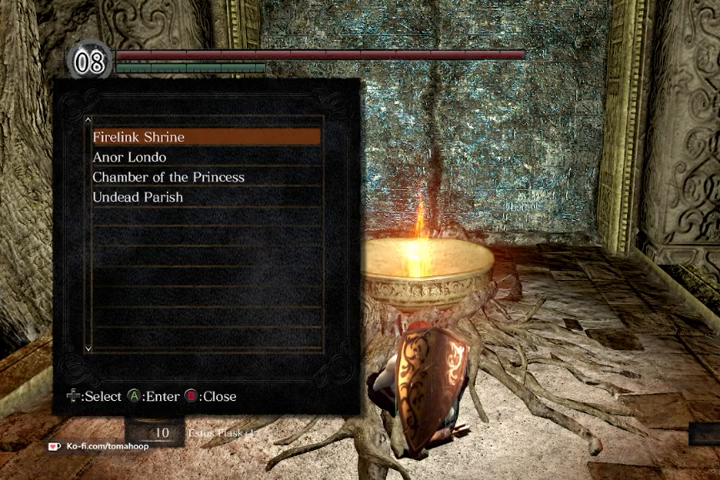
{"buttons": [], "left_stick": "center", "right_stick": "center", "events": []}
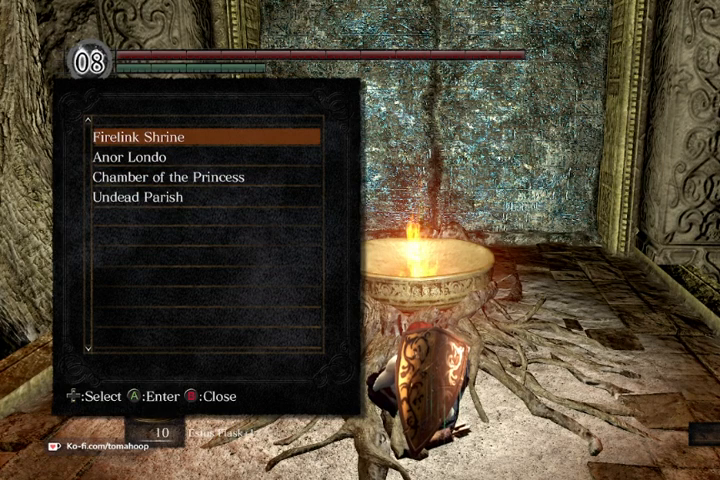
{"buttons": [], "left_stick": "center", "right_stick": "center", "events": [[200, "DPAD_DOWN", "down"], [333, "DPAD_DOWN", "up"]]}
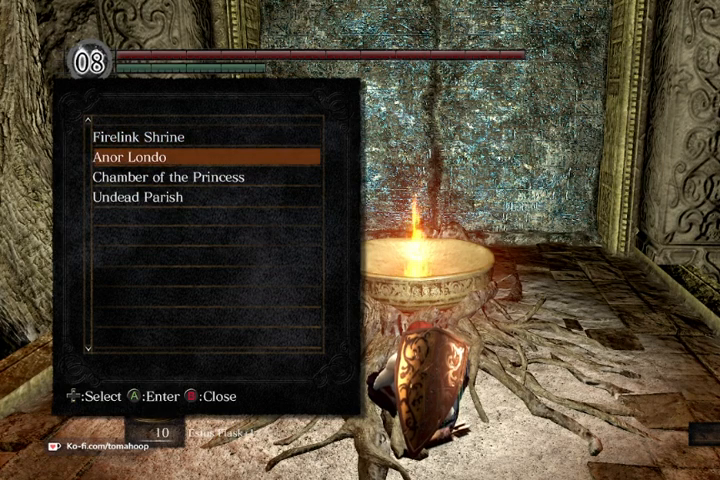
{"buttons": [], "left_stick": "center", "right_stick": "center", "events": [[67, "DPAD_DOWN", "down"], [200, "DPAD_DOWN", "up"]]}
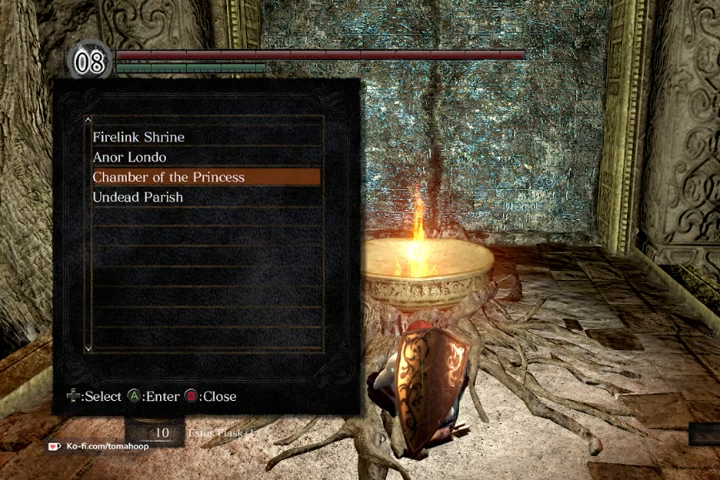
{"buttons": [], "left_stick": "center", "right_stick": "right", "events": [[33, "right_stick", "left"], [200, "right_stick", "center"], [467, "right_stick", "right"]]}
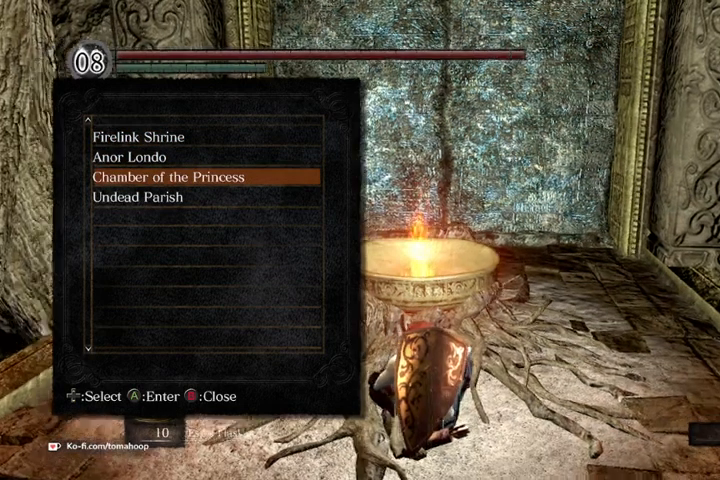
{"buttons": [], "left_stick": "center", "right_stick": "center", "events": [[133, "right_stick", "center"], [200, "DPAD_DOWN", "down"], [333, "DPAD_DOWN", "up"], [333, "right_stick", "left"], [500, "right_stick", "center"]]}
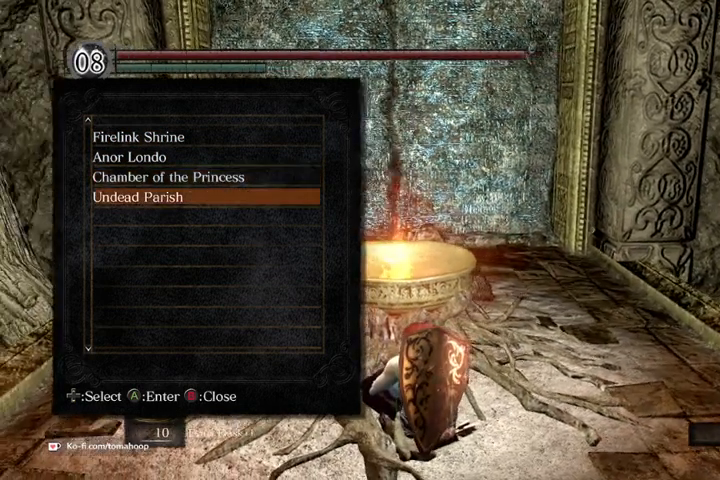
{"buttons": [], "left_stick": "center", "right_stick": "center", "events": [[100, "DPAD_UP", "down"], [200, "DPAD_UP", "up"], [333, "DPAD_UP", "down"], [433, "DPAD_UP", "up"]]}
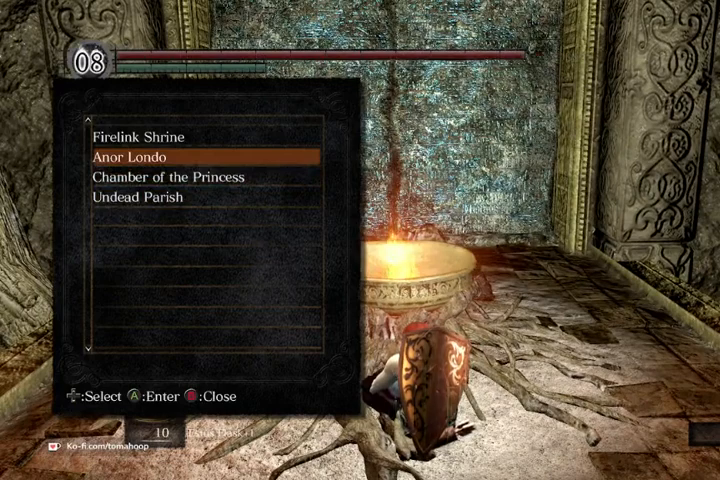
{"buttons": [], "left_stick": "center", "right_stick": "center", "events": [[300, "DPAD_UP", "down"], [367, "DPAD_UP", "up"]]}
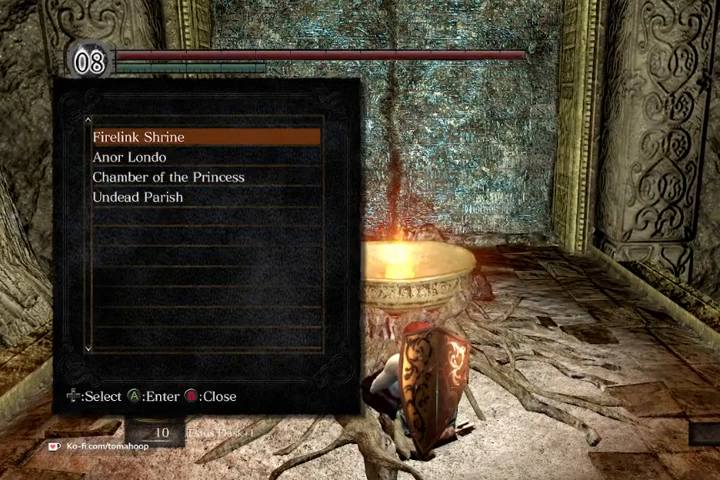
{"buttons": [], "left_stick": "center", "right_stick": "center", "events": [[33, "A", "down"], [133, "A", "up"], [367, "DPAD_LEFT", "down"], [433, "DPAD_LEFT", "up"]]}
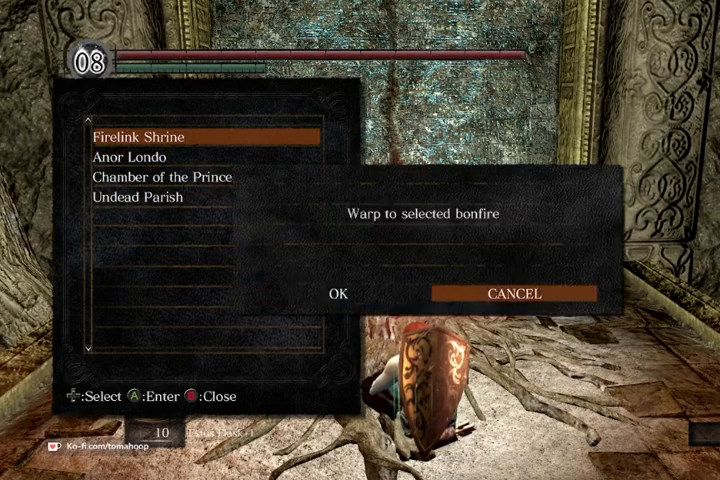
{"buttons": [], "left_stick": "center", "right_stick": "center", "events": []}
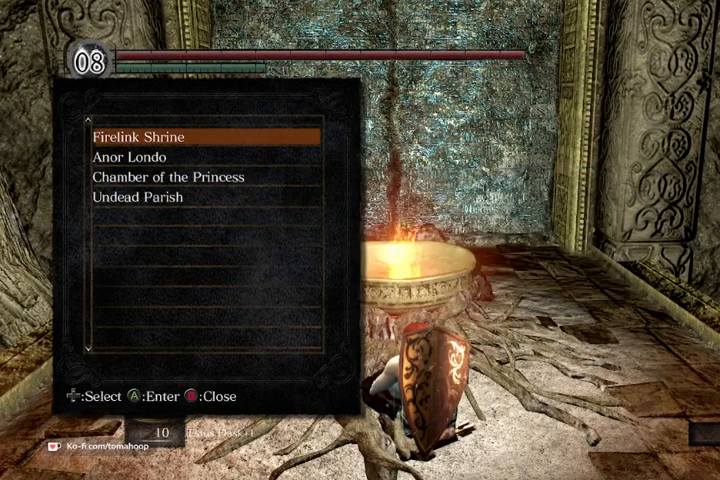
{"buttons": [], "left_stick": "center", "right_stick": "center", "events": [[100, "A", "down"], [133, "A", "up"], [200, "A", "down"], [267, "A", "up"], [333, "A", "down"], [400, "A", "up"], [433, "A", "down"], [500, "A", "up"]]}
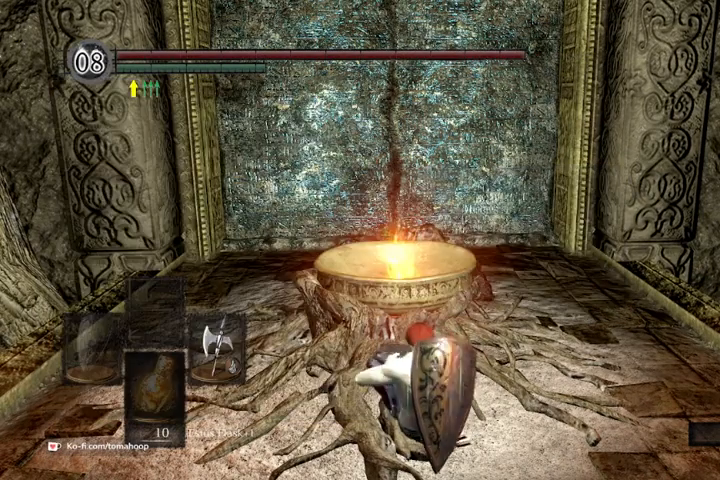
{"buttons": [], "left_stick": "center", "right_stick": "center", "events": [[133, "A", "down"], [233, "A", "up"]]}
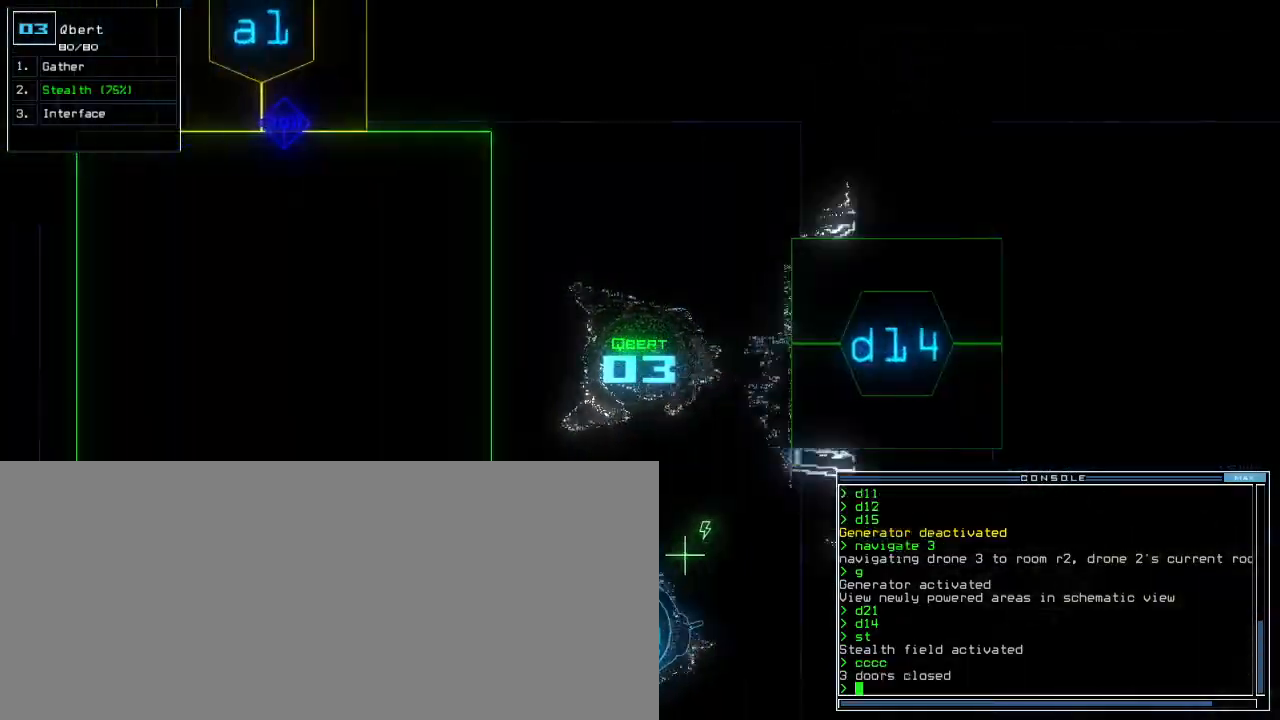
Gameplay with keyboard; each line is a JSON object with the keys held at the frame after it. "events" lists presses ("down") and releases ("up") of ".", "0", "1", "2", "3", "4", "5", "6", "7", "8", "9", "a", "b", "backspace", "c", "caps_lock", "comma", "ctrl_l", "ctrl_r", "d", "down", "e", "equals", "escape", "f", "f9", "g", "h", "i", "j", "k", "l", "left", "m", "minus", "n", "o", "p", "q", "quote", "r", "return", "right", "s", "semicolon", "shift_l", "shift_r", "space", "t", "tab", "tilde", "u", "up", "v", "w", "x", "y" and "z" between this image and that frame as [ms after this image, input, new state], when the widget could be followed in between. No other keys are recorded. Mouse input is not recorded. Not read: other_keys.
{"keys": ["right", "up"], "events": [[150, "down", "up"], [250, "up", "down"]]}
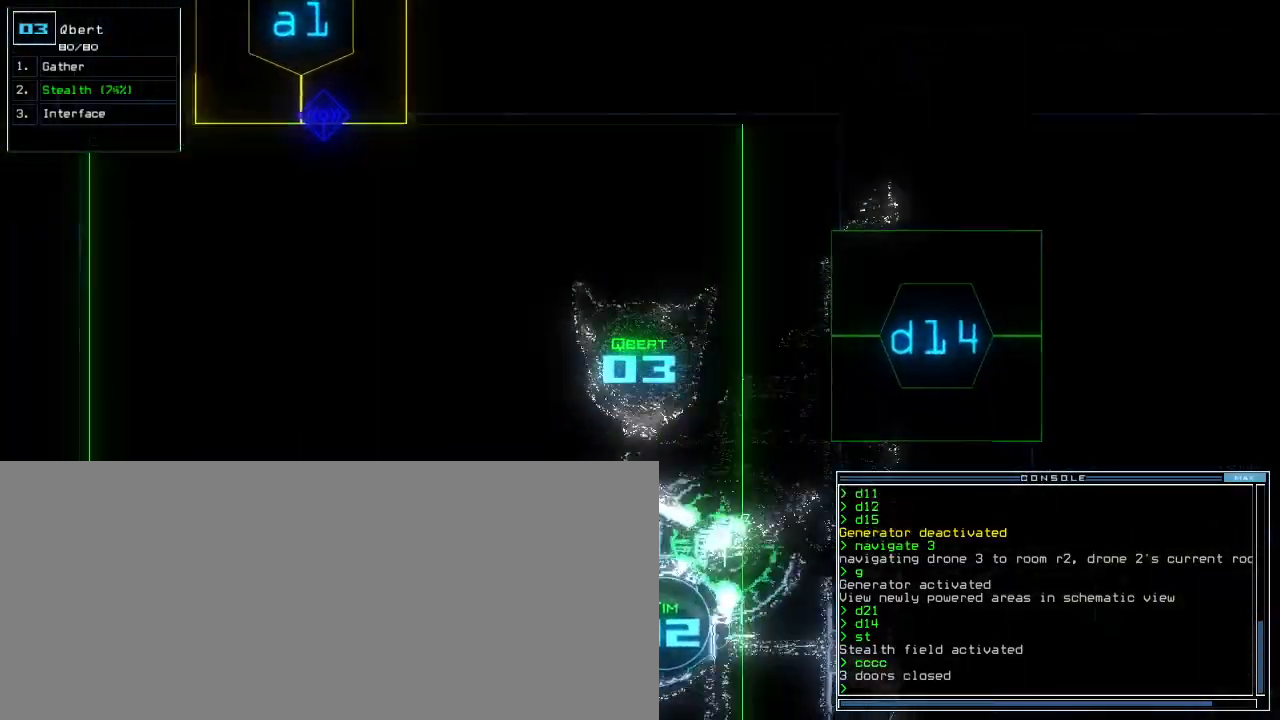
{"keys": ["up"]}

Required action> Across the data, count every line where the string "keys" turns up, then write only that count.

Problem solution> 3